My windows service is using integrated authentication and running under Local System account and got the below exception.
The target principal name is incorrect. Cannot generate SSPI context.
The SQL Server Service is running under domain admin user e.g. "domain\administrator". If I change the SQL Server Service to run under Local System account then it fixes the above error.
Can anyone explain why it's happening like this? We have an InstallShield wizard which installs our application on client side i don't know how we can handle this behavior through the wizard. Also changing the user for SQL Server Service is not realistic as well because the client may not allow it.
Note: Once when my windows service works fine and I revert the SQL Server run under the admin account my service runs fine. I guess there are some permissions are set to the local system account.
Before it, I ran the Kerberos which generated the following script to run and fixed the issue. After this it was not required to change the user for SQL Server Service.
SetSPN -d "MSSQLSvc/FQDN" "domain\machine$"
SetSPN -s "MSSQLSvc/FQDN" "domain\administrator"
Please explain why it's happening and what is the best way to handle the situation?

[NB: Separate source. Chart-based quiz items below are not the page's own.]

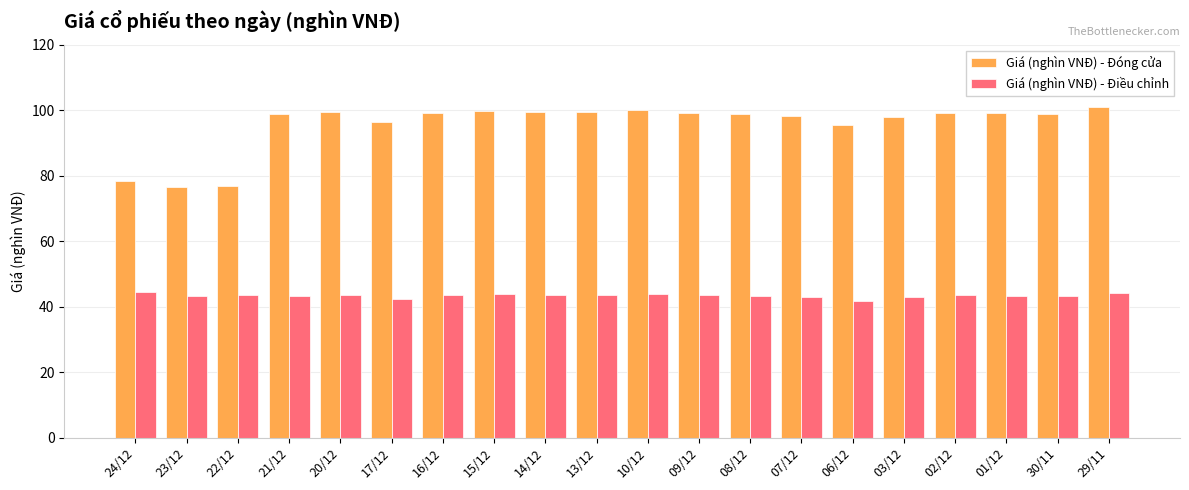

What is the lowest value of the Giá (nghìn VNĐ) - Đóng cửa series?

76.5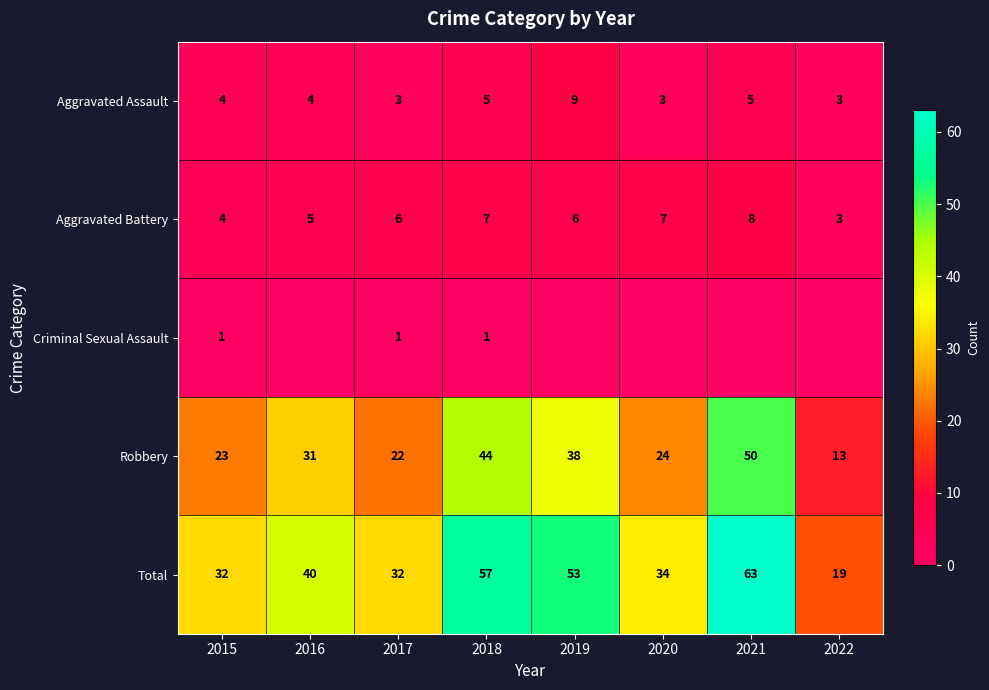

What is the sum of all Aggravated Assault values?

36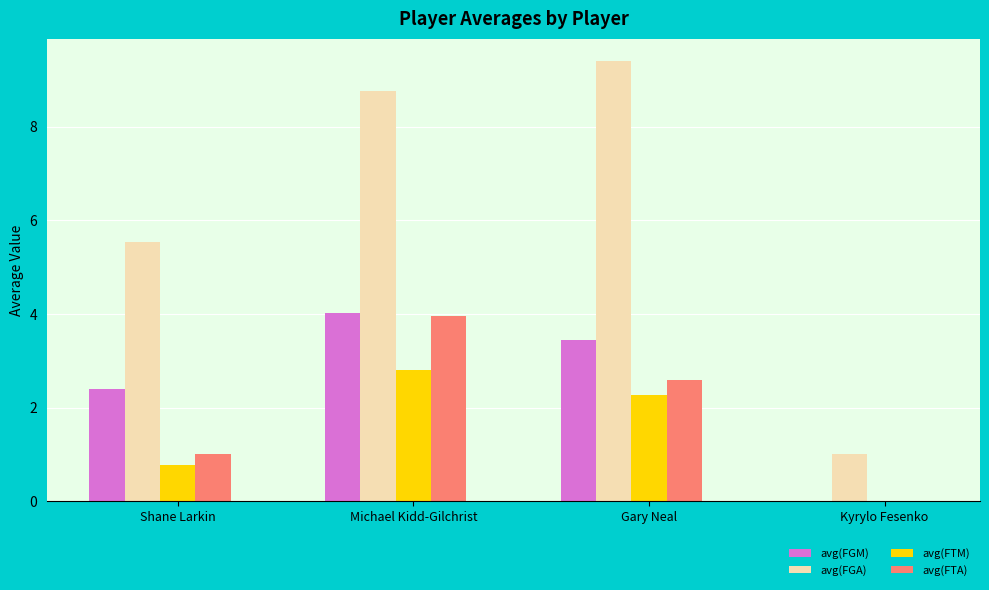

Which category has the highest value across all series?

Gary Neal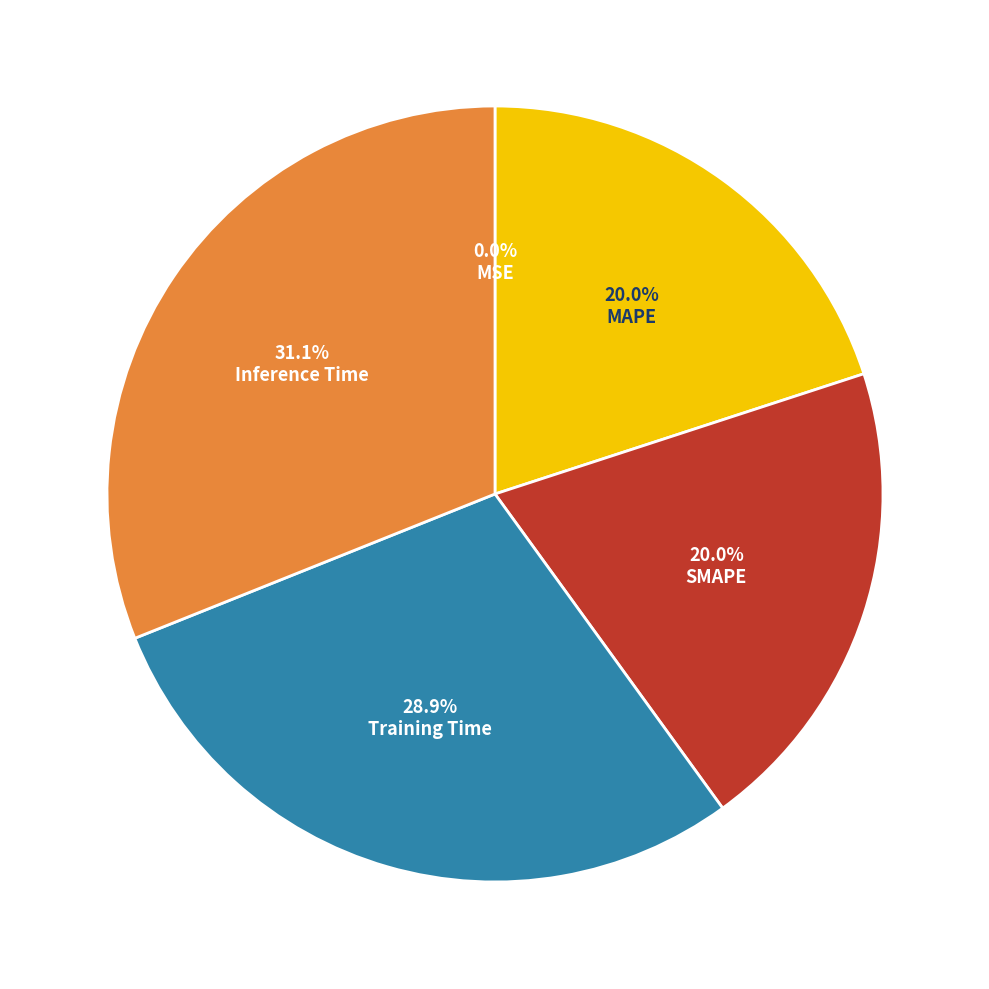

Is there a majority slice in this chart?

No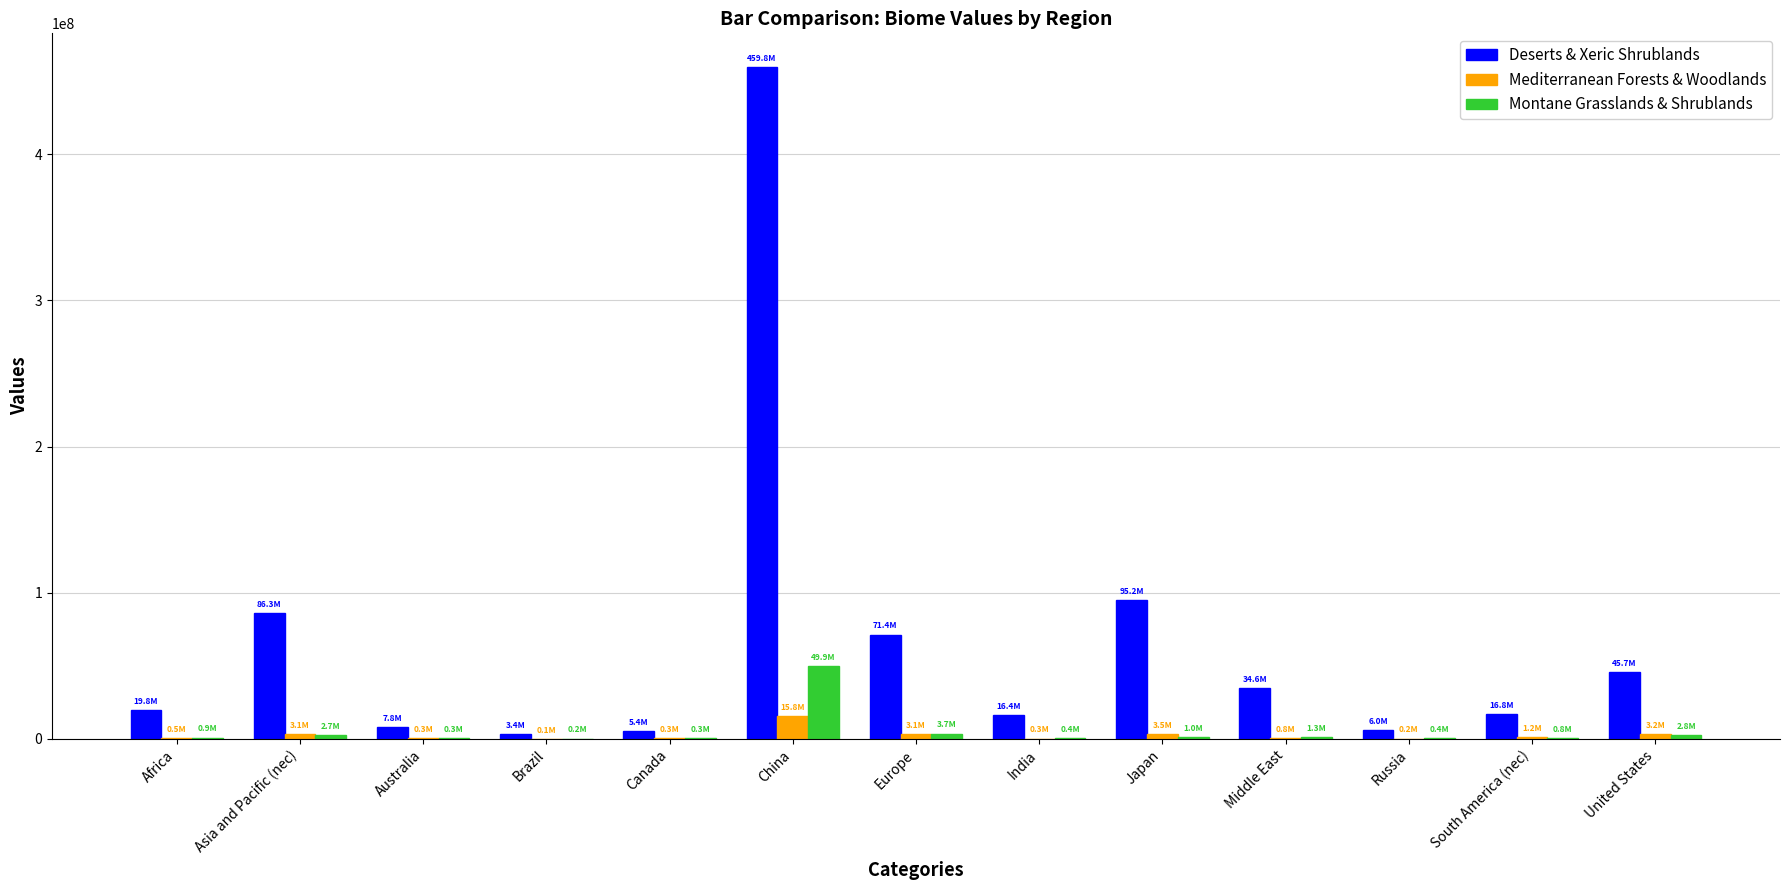

Does the chart contain stacked bars?

No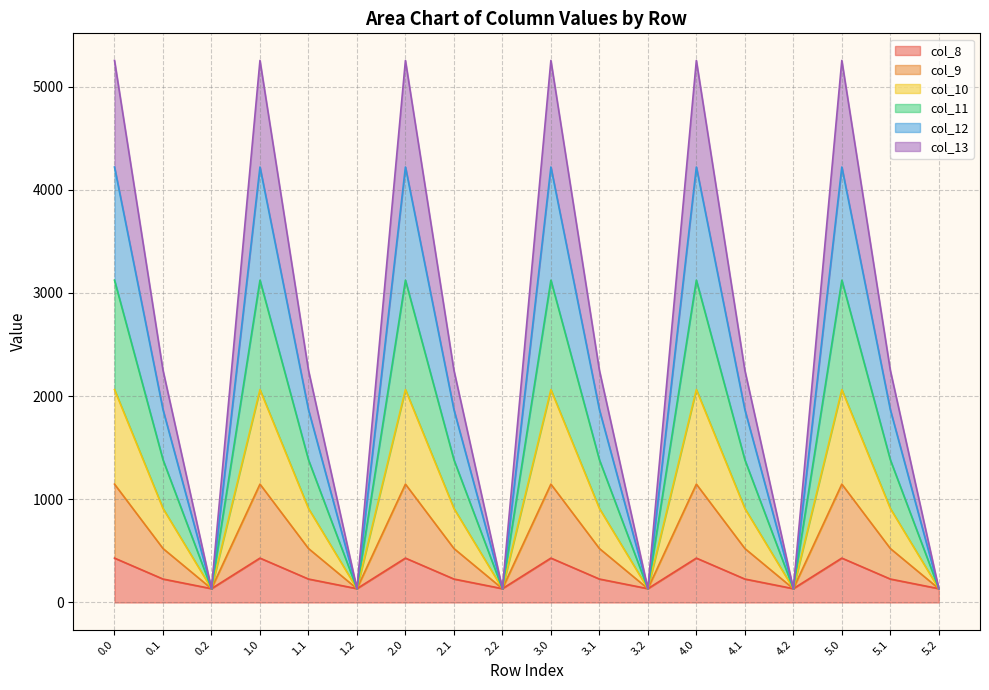

What is the total value across all series at 2.1?

2251.2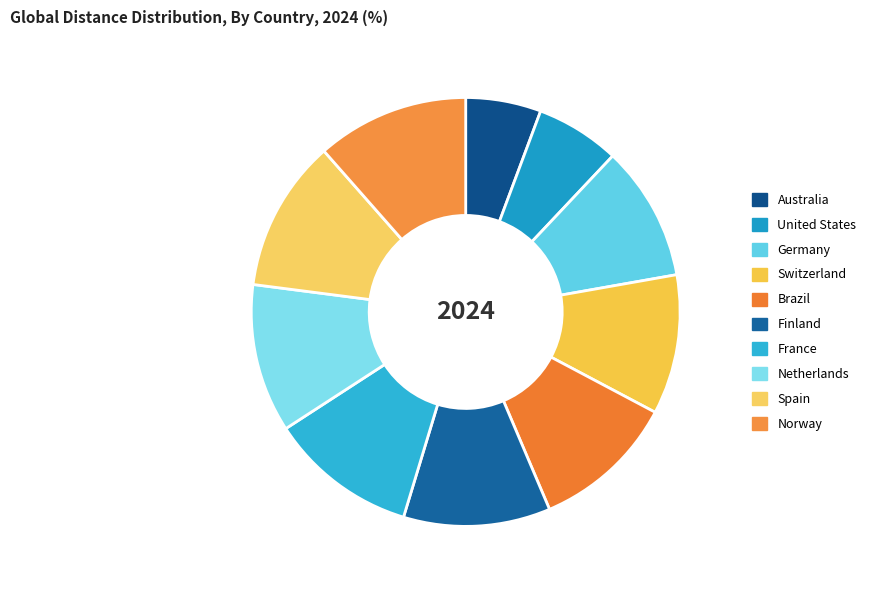

Does France represent more than half of the total?

No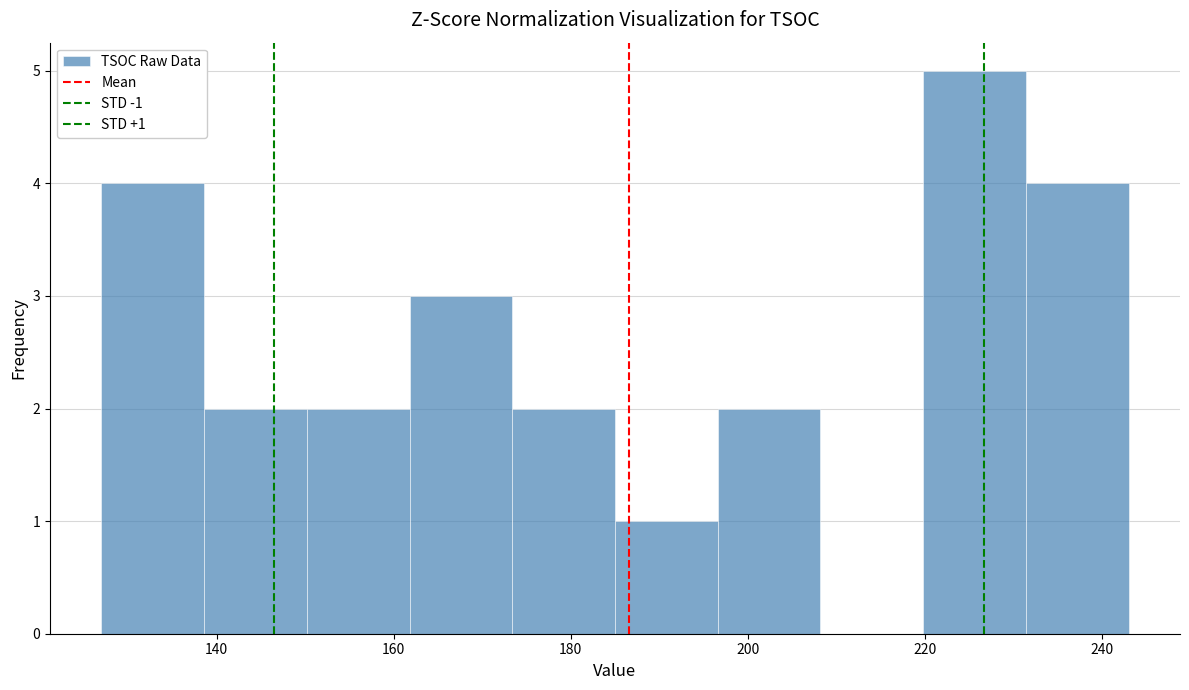

Which range on the x-axis has the tallest bar?

219.8 to 231.4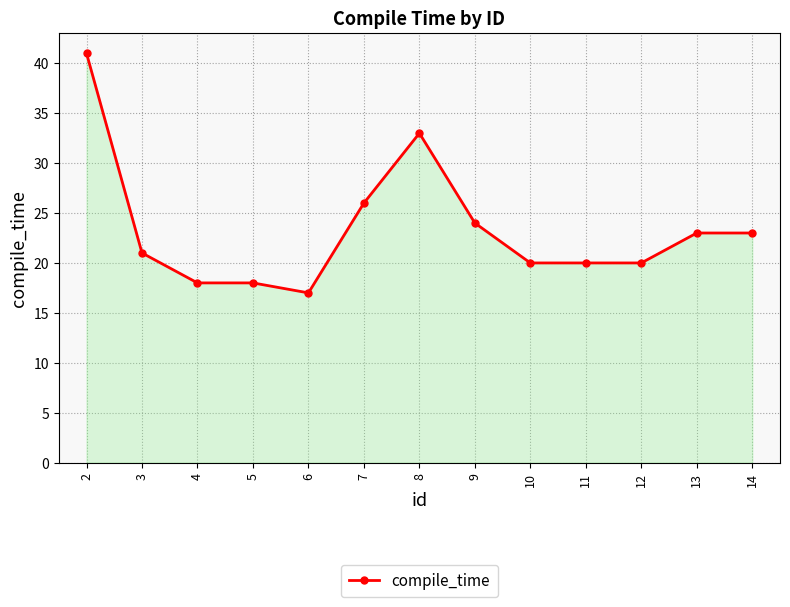

True or false: the data shows 48 at 8.

False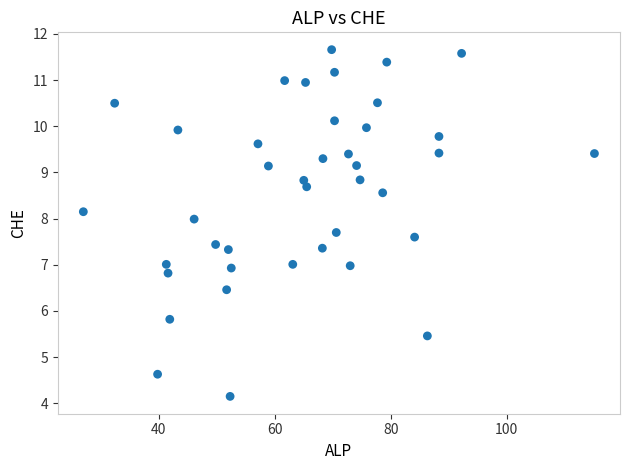

What is the range of X values (max minus min)?

88.1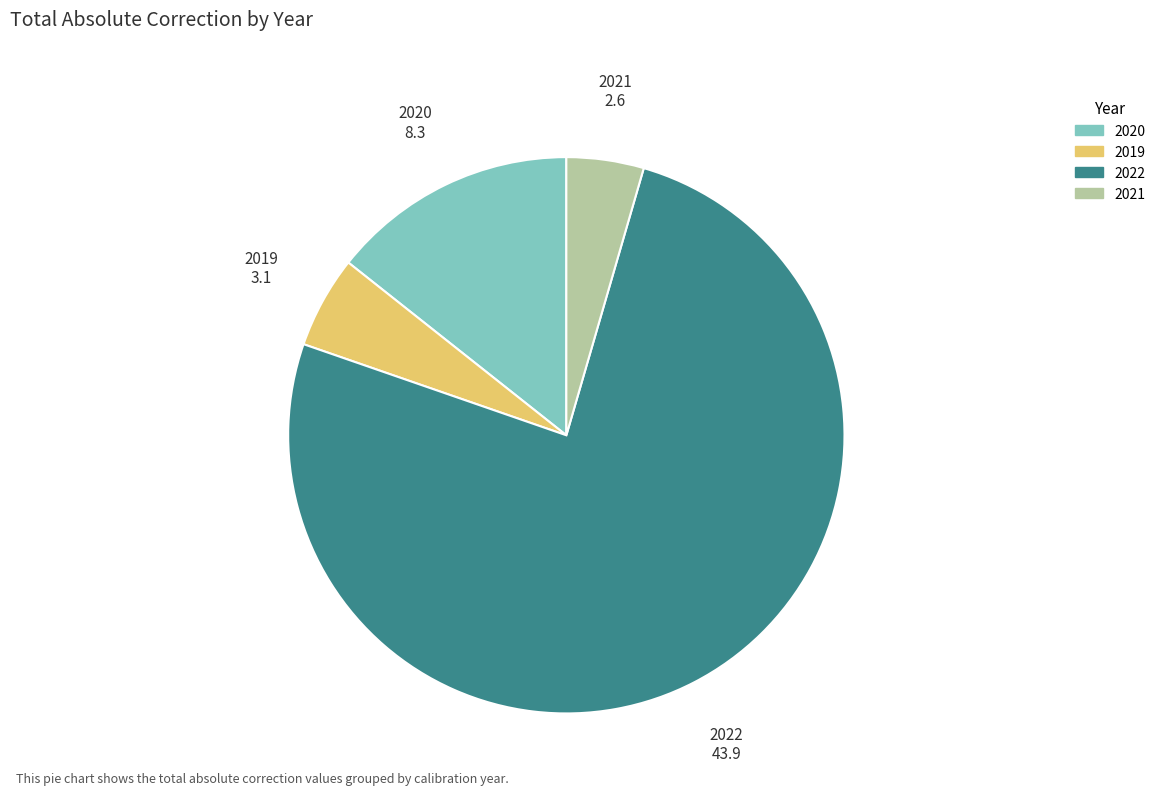

Between 2019 and 2020, which is larger?

2020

When running under the Local System account, sql-server registers an spn for every service it controls automatcially up to active-directory, and attempts to unregister them when the service shuts down. The Local System account has the ability to communicate over the network as the computer account and thus can indicate to Active Directory as to when to make changes about itself and the SPN SQL Service wants to register. When you change the SQL Server account over to an AD domain user account, the Local System account immediately loses it's ability to control this; therefore you must manually delete the existing SPNs previously registered for that SQL service by Local System before registering new SPNs. You should now notice why its nice that the SQL server script helpfully calls for a deletion of the old SPN followed by the registration of a new one in order to prevent issues. When this isn't done properly - you'll get an authentication error when the kerberos clients obtain a ticket for the old invalid SPN - because it was never deleted and any Kerberos-aware service will always reject a ticket for a wrong SPN. After you make SPN changes, always be sure to restart the SQL Server service and right after that if you’re testing with a user have that user log out and log back in. This answers your main question here.
Please see this Microsoft document for further reading on the subject: Register a Service Principal Name for Kerberos Connections. There's also a very good youtube video on this exact problem, that's where I learned about it and how to resolve it. Ignore "SSRS" in the title, I've watched the entirety and the guidance applies to any and all services by SQL which have SPNs.
You had a secondary question at the very end of your question regarding what is the best way to handle the situation. If you're talking about solving it programmatically that would be very difficult to answer as all environments are different in some way and you will come across SQL instances running in all sorts of different security contexts. In an online forum like this you would probably get different answers from different people. If this were your only question, I think it would get closed by the moderators for "being primarily opinion-based" and likely to attract spam answers. I would suggest you incorporate some kind of guidance about the problem in some form of a Readme file that you should package with the InstallShield wizard.
Side note: I think you should add the kerberos tag to this question - as SPNs are relevant to Kerberos only - and not to any other authentication protocol.